If you keep the HTML and Javascript separated like this, then the HTML part can be used for other engines on other platforms. Yay! Everyone is (supposed to be) happy!

But web technology is alive! It will change. And any site made with Javascript will stop working at some point due to deprecated methods and new security rules and whatnot.
added on the 2019-04-24 07:18:48 by mr_lou mr_lou
Perhaps diskmags do not get the attention they deserve because reading is an activity that takes too much energy for many people. Perhaps podcasts and video streams such as the one ps is doing (Mystery Demoscene Theater) are the future.
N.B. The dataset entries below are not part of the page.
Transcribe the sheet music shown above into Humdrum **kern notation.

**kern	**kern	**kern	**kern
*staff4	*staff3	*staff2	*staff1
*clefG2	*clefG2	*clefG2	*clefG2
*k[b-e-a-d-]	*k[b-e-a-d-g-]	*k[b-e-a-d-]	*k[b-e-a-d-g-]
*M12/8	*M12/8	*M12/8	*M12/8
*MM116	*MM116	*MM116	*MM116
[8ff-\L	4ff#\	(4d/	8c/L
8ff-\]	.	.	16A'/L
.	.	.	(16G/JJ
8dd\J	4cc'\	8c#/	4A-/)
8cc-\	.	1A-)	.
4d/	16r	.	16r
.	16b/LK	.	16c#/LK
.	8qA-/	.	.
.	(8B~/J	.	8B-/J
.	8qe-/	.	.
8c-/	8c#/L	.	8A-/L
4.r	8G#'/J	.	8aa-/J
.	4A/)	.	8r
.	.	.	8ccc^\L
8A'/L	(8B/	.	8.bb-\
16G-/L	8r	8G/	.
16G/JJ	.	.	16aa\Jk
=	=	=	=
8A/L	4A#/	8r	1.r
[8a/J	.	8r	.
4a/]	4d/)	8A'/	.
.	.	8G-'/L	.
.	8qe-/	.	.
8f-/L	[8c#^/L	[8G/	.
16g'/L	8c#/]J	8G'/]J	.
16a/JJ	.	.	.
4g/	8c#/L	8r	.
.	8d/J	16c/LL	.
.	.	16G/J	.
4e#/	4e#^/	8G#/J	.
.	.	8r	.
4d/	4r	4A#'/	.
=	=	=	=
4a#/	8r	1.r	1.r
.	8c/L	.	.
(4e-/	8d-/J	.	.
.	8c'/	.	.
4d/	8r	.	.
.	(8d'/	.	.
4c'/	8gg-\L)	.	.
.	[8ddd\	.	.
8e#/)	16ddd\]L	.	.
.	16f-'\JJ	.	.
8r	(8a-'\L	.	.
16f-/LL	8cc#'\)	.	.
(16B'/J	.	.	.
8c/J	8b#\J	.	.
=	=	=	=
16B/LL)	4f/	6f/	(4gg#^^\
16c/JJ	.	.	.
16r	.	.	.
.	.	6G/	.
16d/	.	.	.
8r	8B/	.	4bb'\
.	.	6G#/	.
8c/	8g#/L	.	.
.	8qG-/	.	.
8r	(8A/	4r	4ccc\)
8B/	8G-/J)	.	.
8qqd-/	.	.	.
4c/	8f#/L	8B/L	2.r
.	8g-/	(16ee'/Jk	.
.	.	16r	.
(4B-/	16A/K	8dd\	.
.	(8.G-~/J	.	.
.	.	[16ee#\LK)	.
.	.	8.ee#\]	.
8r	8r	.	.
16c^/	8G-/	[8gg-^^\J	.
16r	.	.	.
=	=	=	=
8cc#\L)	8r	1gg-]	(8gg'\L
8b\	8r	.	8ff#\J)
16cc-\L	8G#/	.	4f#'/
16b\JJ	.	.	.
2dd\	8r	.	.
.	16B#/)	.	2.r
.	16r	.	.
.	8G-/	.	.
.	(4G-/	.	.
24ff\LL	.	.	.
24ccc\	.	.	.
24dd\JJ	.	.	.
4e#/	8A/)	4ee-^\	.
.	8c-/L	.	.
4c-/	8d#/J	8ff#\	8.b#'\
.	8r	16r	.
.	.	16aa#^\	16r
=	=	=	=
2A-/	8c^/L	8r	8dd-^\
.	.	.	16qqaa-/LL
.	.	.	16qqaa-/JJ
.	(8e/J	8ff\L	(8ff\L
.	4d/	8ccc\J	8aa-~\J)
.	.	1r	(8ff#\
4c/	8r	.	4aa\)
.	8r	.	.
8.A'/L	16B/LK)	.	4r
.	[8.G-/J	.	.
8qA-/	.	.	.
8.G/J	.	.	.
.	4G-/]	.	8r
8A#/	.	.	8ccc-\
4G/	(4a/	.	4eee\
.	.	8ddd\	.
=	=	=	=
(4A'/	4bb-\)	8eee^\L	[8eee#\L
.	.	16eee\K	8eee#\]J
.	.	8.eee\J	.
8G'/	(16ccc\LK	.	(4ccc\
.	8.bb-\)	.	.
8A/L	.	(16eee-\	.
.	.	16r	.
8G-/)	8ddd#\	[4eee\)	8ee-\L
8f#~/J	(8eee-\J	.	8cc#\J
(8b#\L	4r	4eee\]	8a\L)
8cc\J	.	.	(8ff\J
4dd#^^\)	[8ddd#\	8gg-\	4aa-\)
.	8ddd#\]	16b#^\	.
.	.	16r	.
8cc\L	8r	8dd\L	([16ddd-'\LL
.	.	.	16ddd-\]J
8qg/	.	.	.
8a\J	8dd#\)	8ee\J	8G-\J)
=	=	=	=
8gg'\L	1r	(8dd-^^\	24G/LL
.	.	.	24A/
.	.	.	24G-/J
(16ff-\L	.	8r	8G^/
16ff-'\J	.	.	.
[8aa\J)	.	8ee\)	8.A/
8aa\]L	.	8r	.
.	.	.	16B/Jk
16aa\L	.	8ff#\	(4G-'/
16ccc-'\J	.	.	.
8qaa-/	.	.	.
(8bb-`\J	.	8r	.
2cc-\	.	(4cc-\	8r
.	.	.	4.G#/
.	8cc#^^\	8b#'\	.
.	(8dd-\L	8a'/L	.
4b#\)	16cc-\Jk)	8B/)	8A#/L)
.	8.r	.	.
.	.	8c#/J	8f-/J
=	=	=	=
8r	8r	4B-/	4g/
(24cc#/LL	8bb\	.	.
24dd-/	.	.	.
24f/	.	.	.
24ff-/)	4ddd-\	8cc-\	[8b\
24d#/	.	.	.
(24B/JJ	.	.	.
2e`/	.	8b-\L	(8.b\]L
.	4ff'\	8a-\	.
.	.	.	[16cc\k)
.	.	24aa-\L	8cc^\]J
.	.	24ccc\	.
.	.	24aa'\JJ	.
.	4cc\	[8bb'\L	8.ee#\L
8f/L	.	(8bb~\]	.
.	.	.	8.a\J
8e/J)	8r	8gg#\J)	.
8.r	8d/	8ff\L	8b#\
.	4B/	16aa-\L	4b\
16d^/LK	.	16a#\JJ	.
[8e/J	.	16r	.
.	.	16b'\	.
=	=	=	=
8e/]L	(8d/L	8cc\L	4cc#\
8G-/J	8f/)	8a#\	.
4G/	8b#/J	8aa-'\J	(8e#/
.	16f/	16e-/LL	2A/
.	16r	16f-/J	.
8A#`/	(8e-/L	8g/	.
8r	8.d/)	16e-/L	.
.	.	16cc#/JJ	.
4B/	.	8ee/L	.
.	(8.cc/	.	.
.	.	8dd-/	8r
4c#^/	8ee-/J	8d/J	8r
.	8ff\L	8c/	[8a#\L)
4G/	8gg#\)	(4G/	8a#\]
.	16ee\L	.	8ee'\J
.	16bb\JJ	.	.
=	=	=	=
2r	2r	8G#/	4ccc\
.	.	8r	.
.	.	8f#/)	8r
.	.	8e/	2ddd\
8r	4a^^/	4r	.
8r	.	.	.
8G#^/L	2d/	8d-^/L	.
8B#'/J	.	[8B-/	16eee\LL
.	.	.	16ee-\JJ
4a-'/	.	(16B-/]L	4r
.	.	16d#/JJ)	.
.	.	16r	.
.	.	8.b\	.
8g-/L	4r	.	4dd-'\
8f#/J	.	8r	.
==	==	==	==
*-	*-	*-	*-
What do you think?
added on the 2019-04-24 07:51:26 by Adok Adok
Two different products in my opinion.

For me, diskmags is much more cosy and relaxing than listening to podcasts and watching videos. Because I can read in my own pace. The colour-scheme does not remind me of boring books I once had to read in school, but instead gives a much more cosy atmosphere that actually makes it interesting to read. All while listening to relaxing background music composed by fellow musicians.

And by that I'm not saying I don't like podcasts or videos. One does not exclude the other. I'm merely saying they're two different things. (Or 3 different things).

It's just another way of saying: "We have websites now so we don't need diskmags!". To me that's just like saying: "We have movies now so we don't need books!". O_o

However! I see no reason why a modern diskmag nowadays can't also contain both podcasts and videos. That's what I did with 8-bit Memoirs: Added a whole 9 hours of supplemental video content.
added on the 2019-04-24 13:08:39 by mr_lou mr_lou
Well... To summarize the debate from my perspective:

You know, I made a diskmag for 18 years, and quite enjoyed it. Sometimes I experience the feeling that I would love to work on a diskmag again... But only if other people join me, and contribute to the magazine with articles, graphics, music...

I am happy that there are actually some people who express interest in the idea of making a diskmag, or working on a diskmag project. Still, it seems life has simply gotten harder in the past decades, and many people who would love to make a diskmag, generally speaking, have to struggle to survive these days and so they do not find the energy to carry out their plans related to diskmag making... Which of course sucks, but we cannot change that situation easily, unfortunately. And therefore it seems to the destiny that our dreams of making a great diskmags again will remain dreams, at least for the time being.